• [PROBLEM DETAILS]:
All lines in the records below with the word "para" must be returned.

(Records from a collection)
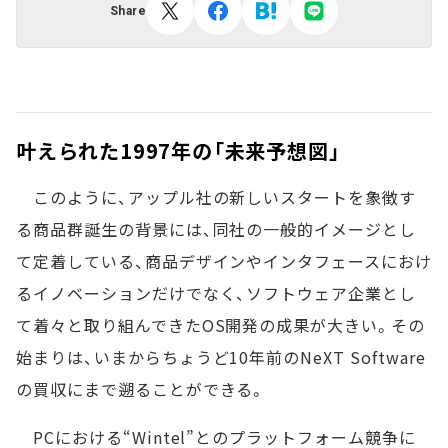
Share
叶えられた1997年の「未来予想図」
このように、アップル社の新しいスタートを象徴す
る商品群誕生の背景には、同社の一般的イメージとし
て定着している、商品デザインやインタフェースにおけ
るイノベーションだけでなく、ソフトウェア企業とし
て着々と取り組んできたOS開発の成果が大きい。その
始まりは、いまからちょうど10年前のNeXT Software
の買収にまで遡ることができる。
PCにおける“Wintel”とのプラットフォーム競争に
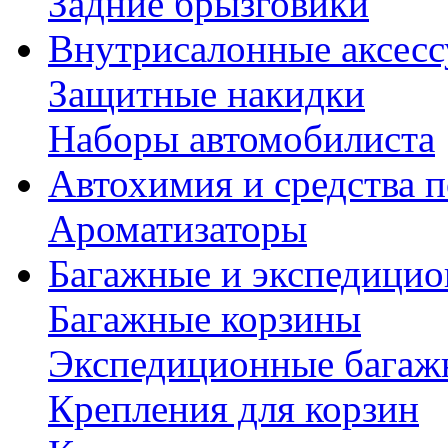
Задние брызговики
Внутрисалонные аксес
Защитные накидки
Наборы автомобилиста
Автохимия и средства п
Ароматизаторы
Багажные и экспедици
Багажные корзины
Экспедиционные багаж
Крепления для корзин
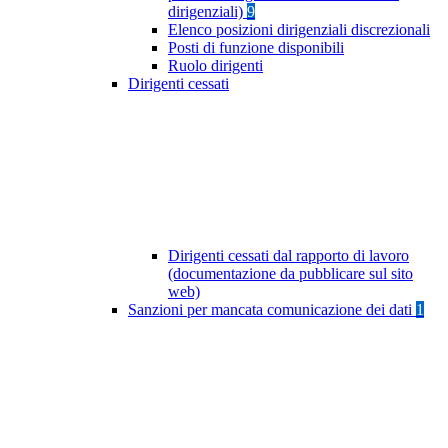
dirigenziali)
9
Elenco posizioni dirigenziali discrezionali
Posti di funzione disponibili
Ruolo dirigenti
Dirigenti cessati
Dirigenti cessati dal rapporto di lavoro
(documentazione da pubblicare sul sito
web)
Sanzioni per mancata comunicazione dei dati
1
---
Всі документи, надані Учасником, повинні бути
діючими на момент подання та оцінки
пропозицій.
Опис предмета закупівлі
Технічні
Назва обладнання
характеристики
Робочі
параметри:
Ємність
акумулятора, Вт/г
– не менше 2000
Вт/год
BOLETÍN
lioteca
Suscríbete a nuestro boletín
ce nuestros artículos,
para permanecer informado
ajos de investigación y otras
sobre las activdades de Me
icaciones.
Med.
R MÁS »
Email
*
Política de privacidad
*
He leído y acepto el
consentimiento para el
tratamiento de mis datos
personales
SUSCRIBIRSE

• [REPLY TO THE TASK]:
para permanecer informado
consentimiento para el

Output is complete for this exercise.